Reproduce word for word the rows below, from the first one through the line containing "contrast brightness saturation: brightness", including that line.

- _Data shown_
══════
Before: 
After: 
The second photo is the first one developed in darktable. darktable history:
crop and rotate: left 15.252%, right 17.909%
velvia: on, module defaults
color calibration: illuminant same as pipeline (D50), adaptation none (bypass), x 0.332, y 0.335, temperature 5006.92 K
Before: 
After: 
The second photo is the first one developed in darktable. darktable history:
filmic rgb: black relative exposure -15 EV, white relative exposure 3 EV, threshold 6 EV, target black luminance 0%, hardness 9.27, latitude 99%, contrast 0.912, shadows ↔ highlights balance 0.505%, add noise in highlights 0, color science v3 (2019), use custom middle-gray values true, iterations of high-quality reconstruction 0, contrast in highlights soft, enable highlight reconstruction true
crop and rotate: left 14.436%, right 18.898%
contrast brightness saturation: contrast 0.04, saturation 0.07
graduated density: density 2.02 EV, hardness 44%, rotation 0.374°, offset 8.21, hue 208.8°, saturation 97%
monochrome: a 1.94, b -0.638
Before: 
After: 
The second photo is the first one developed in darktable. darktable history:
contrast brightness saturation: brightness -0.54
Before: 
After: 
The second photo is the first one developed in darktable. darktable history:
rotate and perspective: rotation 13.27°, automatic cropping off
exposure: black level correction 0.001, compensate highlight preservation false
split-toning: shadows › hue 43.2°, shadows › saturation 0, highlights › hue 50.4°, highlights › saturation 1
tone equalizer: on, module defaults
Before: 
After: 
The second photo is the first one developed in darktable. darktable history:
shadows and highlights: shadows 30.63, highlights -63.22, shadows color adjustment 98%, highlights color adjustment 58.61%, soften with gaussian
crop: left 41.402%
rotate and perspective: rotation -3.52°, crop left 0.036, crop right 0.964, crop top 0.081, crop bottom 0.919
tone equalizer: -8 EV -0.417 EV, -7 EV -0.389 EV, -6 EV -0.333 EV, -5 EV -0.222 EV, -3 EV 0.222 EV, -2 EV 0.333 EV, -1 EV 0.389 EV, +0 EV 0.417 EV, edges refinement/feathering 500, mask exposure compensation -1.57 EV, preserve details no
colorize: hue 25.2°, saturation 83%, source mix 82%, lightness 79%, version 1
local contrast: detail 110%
══════
- _Correct output_
Before: 
After: 
The second photo is the first one developed in darktable. darktable history:
crop and rotate: left 15.252%, right 17.909%
velvia: on, module defaults
color calibration: illuminant same as pipeline (D50), adaptation none (bypass), x 0.332, y 0.335, temperature 5006.92 K
Before: 
After: 
The second photo is the first one developed in darktable. darktable history:
filmic rgb: black relative exposure -15 EV, white relative exposure 3 EV, threshold 6 EV, target black luminance 0%, hardness 9.27, latitude 99%, contrast 0.912, shadows ↔ highlights balance 0.505%, add noise in highlights 0, color science v3 (2019), use custom middle-gray values true, iterations of high-quality reconstruction 0, contrast in highlights soft, enable highlight reconstruction true
crop and rotate: left 14.436%, right 18.898%
contrast brightness saturation: contrast 0.04, saturation 0.07
graduated density: density 2.02 EV, hardness 44%, rotation 0.374°, offset 8.21, hue 208.8°, saturation 97%
monochrome: a 1.94, b -0.638
Before: 
After: 
The second photo is the first one developed in darktable. darktable history:
contrast brightness saturation: brightness -0.54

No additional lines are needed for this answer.